Start of Block

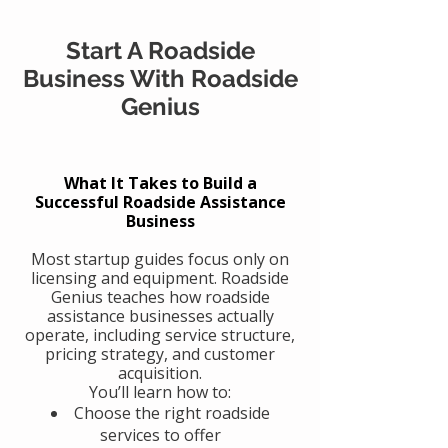
Start A Roadside
Business With Roadside
Genius
What It Takes to Build a
Successful Roadside Assistance
Business
Most startup guides focus only on
licensing and equipment. Roadside
Genius teaches how roadside
assistance businesses actually
operate, including service structure,
pricing strategy, and customer
acquisition.
You’ll learn how to:
Choose the right roadside
services to offer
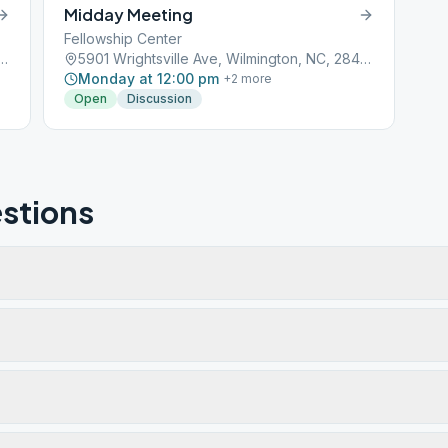
Midday Meeting
Fellowship Center
ville Ave, Wilmington, NC, 28403
5901 Wrightsville Ave, Wilmington, NC, 28403
Monday at 12:00 pm
+
2
more
Open
Discussion
stions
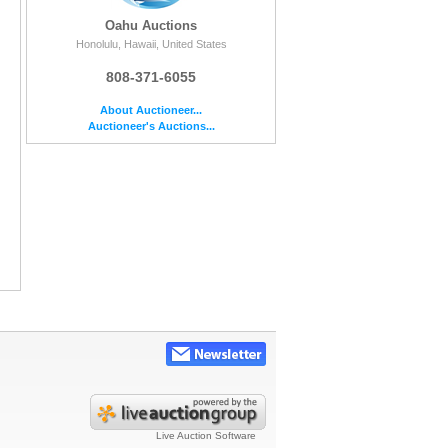
Oahu Auctions
Honolulu, Hawaii, United States
808-371-6055
About Auctioneer...
Auctioneer's Auctions...
Live Auction Software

End of Block

=== Task details ===
Copy out the lines above word for word, leaving out the picture markers.

=== Exercise response ===
Start A Roadside
Business With Roadside
Genius
What It Takes to Build a
Successful Roadside Assistance
Business
Most startup guides focus only on
licensing and equipment. Roadside
Genius teaches how roadside
assistance businesses actually
operate, including service structure,
pricing strategy, and customer
acquisition.
You’ll learn how to:
Choose the right roadside
services to offer
Midday Meeting
Fellowship Center
ville Ave, Wilmington, NC, 28403
5901 Wrightsville Ave, Wilmington, NC, 28403
Monday at 12:00 pm
+
2
more
Open
Discussion
stions
Oahu Auctions
Honolulu, Hawaii, United States
808-371-6055
About Auctioneer...
Auctioneer's Auctions...
Live Auction Software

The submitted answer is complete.